I am trying to extract the information from four different text files with several keywords. I want to extract these keywords and attach the word frequency to the keywords. The text files look like this:
test1 = apple banana lemon
test2 = apple banana
test3 = lemon apple lemon
test4 = apple lemon grape
I think there is an issue in the bolded code (second paragraph), I am not sure about how I should construct the initial dictionaries.
test1= [line.rstrip('\n') for line in open("test1.txt")]
test2= [line.rstrip('\n') for line in open("test2.txt")]
test3= [line.rstrip('\n') for line in open("test3.txt")]
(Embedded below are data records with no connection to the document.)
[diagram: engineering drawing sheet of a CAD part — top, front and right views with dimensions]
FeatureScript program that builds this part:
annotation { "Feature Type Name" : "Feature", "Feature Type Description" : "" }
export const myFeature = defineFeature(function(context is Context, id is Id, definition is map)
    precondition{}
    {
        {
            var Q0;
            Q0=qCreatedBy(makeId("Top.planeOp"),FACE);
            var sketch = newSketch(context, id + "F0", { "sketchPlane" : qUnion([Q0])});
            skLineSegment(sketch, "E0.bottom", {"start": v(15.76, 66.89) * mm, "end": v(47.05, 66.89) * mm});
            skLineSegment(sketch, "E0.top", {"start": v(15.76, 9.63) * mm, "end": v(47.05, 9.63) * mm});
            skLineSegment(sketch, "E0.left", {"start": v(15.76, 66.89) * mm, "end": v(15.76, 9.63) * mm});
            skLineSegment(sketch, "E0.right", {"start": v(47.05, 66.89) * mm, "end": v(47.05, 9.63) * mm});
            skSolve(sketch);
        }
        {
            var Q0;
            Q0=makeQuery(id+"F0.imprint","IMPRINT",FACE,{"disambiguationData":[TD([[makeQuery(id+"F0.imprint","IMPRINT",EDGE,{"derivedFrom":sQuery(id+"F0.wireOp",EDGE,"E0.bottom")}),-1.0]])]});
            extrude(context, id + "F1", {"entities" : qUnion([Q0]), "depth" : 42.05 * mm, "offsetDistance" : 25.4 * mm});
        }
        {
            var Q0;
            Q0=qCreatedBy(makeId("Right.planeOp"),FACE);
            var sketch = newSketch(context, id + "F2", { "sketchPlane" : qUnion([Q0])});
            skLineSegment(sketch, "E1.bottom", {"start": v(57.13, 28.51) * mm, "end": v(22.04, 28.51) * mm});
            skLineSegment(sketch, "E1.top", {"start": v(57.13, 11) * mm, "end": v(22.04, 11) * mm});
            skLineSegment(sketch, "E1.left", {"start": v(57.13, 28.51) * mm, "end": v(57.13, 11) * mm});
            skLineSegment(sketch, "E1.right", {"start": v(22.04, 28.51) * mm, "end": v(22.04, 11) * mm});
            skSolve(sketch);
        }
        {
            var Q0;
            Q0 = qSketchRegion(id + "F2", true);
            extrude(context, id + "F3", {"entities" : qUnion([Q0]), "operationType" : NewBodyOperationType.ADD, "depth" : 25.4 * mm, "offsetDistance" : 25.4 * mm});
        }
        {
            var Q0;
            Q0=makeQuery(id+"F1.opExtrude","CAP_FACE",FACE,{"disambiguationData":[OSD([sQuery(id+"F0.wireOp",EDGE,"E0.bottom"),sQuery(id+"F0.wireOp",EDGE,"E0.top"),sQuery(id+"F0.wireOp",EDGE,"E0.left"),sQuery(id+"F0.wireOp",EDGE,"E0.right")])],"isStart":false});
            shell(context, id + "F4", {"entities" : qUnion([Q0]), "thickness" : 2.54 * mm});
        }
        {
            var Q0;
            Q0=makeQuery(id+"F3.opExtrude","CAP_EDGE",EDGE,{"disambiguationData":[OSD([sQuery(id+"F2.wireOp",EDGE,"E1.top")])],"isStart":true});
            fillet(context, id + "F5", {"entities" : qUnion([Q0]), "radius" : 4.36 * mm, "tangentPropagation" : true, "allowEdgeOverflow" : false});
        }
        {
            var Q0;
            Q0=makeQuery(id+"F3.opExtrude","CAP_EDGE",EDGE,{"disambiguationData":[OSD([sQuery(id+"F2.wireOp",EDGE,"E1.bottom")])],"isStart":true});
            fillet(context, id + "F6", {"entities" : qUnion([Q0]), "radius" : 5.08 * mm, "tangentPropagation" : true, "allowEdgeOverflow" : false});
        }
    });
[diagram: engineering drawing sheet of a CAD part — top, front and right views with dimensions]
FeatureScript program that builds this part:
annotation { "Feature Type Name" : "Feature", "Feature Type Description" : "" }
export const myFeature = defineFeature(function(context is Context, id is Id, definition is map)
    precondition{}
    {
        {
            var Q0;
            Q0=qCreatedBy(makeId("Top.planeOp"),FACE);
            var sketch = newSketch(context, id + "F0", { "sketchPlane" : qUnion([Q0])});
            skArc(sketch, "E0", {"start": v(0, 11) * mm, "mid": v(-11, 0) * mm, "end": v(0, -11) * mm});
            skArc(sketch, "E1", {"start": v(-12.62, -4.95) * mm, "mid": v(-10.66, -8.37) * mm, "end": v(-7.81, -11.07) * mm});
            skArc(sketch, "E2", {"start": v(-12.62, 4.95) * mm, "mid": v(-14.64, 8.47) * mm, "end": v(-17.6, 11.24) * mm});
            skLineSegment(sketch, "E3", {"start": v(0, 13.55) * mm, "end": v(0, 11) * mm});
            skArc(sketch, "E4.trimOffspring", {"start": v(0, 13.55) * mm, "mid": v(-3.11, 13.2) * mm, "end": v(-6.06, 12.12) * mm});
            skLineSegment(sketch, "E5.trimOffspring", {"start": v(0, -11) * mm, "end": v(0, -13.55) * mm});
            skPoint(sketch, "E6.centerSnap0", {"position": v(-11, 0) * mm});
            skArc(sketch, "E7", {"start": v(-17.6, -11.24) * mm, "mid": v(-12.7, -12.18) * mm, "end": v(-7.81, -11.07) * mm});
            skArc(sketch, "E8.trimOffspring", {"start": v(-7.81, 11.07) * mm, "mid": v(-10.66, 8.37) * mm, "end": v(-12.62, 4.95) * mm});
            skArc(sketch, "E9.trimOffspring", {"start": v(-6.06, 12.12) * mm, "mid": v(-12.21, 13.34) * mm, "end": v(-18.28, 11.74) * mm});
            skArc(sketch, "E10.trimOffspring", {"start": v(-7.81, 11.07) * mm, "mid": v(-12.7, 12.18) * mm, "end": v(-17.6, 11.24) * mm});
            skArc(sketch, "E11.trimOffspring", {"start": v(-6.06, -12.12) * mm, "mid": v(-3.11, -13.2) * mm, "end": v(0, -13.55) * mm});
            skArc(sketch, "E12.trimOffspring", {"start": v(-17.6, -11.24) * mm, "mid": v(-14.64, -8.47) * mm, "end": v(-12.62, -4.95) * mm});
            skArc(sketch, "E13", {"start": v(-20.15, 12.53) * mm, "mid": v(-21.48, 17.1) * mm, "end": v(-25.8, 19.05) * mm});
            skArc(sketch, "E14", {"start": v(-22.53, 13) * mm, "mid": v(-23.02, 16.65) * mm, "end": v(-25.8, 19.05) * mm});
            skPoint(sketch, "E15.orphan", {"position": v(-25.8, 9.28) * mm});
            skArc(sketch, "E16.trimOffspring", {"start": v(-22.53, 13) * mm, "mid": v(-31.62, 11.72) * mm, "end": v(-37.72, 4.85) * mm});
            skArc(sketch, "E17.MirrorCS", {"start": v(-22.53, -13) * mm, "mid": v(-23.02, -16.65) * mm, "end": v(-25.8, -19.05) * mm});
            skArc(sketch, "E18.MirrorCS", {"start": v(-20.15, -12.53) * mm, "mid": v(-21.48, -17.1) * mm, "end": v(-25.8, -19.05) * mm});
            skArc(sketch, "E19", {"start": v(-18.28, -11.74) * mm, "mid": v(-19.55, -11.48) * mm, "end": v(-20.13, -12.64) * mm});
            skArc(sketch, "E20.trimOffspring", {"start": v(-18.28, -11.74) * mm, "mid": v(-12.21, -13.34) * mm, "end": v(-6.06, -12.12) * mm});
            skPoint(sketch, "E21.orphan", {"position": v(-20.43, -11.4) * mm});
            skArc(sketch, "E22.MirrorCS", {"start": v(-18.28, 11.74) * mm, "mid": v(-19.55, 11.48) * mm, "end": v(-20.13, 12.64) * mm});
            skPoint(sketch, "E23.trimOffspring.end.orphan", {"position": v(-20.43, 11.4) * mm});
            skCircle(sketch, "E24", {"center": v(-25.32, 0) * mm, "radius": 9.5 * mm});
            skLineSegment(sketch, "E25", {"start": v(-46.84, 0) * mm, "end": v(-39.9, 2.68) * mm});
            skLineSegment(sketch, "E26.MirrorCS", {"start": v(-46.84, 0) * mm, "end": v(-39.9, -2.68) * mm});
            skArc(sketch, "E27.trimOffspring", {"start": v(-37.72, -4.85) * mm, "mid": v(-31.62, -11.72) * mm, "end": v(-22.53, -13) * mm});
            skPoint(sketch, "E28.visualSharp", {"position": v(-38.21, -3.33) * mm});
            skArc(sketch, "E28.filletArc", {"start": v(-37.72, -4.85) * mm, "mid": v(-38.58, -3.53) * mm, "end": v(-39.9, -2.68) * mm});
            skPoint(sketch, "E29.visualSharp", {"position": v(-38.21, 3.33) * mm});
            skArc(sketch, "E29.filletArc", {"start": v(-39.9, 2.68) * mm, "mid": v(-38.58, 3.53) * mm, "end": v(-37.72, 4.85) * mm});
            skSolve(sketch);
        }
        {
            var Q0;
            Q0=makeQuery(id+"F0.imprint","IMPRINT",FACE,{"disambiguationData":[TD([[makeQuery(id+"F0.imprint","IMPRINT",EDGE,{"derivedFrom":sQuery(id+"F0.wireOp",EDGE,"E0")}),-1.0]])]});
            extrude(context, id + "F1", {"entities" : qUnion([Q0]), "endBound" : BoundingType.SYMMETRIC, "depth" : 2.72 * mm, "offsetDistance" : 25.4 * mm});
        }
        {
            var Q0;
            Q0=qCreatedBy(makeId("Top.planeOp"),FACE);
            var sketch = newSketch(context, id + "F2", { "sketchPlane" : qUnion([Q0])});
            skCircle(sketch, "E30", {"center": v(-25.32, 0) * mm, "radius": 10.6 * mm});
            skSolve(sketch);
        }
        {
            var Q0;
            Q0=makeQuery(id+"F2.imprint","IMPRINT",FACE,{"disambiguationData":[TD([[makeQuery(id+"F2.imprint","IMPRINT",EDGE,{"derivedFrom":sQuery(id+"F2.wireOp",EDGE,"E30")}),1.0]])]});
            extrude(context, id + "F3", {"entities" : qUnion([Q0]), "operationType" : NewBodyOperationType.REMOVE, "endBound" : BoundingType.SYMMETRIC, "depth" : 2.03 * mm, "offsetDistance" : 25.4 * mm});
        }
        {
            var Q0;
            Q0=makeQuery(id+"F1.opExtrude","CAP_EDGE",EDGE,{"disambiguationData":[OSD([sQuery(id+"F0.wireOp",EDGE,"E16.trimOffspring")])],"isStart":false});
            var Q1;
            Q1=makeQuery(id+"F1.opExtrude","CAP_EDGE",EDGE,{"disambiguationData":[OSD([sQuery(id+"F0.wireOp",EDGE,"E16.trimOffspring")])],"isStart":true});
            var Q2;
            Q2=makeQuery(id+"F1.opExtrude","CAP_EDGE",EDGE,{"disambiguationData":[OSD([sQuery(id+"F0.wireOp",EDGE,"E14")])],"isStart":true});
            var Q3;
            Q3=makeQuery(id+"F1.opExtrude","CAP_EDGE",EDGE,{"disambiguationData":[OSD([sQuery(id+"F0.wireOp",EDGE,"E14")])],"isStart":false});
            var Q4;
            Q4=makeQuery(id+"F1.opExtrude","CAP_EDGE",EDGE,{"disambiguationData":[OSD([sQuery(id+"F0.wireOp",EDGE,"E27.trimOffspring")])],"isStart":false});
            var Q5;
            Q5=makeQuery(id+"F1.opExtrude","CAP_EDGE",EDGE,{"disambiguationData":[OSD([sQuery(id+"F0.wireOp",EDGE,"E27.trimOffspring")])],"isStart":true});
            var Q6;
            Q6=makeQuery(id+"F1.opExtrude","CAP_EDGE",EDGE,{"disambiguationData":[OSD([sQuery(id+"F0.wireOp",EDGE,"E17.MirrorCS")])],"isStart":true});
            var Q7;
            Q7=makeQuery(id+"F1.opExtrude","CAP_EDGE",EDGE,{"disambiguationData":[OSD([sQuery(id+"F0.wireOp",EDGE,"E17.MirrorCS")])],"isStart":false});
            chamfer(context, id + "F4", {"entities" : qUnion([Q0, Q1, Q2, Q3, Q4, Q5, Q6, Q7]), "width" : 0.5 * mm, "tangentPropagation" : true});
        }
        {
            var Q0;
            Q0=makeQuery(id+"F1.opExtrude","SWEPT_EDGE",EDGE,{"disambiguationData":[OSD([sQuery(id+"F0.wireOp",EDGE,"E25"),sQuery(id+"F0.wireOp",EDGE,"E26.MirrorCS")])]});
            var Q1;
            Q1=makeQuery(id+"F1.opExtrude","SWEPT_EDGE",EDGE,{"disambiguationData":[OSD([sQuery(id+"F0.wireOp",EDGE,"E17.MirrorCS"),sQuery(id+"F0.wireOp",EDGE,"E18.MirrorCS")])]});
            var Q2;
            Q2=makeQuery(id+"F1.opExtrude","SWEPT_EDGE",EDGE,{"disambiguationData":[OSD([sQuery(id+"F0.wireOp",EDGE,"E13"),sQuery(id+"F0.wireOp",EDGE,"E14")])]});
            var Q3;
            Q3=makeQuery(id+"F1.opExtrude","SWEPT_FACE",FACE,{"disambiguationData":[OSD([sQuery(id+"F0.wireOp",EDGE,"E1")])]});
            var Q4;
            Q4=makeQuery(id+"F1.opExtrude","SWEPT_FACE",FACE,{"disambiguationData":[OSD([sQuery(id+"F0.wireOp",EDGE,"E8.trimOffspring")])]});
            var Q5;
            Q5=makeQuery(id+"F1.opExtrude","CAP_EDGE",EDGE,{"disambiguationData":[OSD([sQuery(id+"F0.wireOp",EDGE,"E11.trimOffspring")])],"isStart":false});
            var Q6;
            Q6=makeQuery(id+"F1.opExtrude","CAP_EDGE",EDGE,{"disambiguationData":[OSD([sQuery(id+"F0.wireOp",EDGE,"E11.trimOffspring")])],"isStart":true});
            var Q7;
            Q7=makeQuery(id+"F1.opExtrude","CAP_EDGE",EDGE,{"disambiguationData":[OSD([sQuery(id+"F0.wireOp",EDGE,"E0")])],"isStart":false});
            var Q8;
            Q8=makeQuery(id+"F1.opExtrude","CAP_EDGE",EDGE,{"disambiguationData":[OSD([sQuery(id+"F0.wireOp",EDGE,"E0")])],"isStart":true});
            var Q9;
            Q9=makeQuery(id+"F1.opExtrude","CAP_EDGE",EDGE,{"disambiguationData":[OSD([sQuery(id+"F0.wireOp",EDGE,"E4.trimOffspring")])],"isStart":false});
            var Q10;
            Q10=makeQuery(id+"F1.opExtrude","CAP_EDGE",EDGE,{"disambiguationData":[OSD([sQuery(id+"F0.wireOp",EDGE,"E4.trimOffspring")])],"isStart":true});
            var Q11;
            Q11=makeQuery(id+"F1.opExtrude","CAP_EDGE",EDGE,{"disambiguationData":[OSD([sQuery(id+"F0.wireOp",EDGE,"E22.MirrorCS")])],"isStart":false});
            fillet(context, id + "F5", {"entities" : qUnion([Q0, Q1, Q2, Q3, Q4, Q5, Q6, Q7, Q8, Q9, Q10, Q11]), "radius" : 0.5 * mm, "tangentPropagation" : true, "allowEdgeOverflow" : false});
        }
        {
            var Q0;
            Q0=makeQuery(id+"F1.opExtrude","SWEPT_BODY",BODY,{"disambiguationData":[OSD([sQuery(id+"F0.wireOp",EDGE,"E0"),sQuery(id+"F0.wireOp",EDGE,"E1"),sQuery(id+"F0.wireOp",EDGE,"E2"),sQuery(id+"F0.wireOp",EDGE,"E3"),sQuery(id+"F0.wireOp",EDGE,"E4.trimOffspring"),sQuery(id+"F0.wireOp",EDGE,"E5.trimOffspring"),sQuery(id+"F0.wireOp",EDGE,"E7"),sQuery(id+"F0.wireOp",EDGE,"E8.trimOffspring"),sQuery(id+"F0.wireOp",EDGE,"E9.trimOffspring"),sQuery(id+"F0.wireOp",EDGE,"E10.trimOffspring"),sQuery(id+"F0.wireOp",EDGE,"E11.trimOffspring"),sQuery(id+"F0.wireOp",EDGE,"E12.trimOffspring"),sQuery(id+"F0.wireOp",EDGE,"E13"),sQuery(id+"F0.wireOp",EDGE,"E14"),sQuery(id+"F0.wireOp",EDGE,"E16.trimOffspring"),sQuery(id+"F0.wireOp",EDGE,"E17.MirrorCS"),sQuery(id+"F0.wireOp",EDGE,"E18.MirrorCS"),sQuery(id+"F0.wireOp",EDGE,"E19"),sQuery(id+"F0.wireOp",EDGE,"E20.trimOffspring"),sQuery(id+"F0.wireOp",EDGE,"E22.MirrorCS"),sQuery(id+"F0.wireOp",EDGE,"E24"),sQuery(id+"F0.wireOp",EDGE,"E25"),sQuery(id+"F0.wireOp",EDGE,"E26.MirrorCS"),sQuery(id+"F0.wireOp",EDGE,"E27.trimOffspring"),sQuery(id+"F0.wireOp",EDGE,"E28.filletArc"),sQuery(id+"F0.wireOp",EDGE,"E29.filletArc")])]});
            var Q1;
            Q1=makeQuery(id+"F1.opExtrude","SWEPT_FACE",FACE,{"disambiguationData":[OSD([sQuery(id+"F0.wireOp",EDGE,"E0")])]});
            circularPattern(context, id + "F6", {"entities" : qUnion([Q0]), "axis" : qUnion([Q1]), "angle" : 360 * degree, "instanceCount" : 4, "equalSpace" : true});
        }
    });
test4= [line.rstrip('\n') for line in open("test4.txt")]
**
text_file = test1, test2, test3, test4
word_frequencies = 0
text_collection = {}
**
def dictionary(text):
keywords = re.split(r'\W', text)
print(text)
word_frequencies = dict()
for word in keyword:
if word in word_frequences:
word_frequences[word] += 1
else:
word_frequencies[word] = 1
return word_frequencies
for all in text_file:
file = open(all)
text = file.read()
print(file)
text_collection[all] = dictionary(text)
print(text_collection)
Desired output:
{'test1.txt': {'apple': 1, 'banana': 1, 'lemon': 1},
'test2.txt': {'apple': 1, 'banana': 1},
'test3.txt': {'apple': 1, 'lemon': 2},
'test4.txt': {'apple': 1, 'lemon': 1, 'grape': 1}}
I would rather not use imported libraries as the answers. This code is more for practice than efficiency :)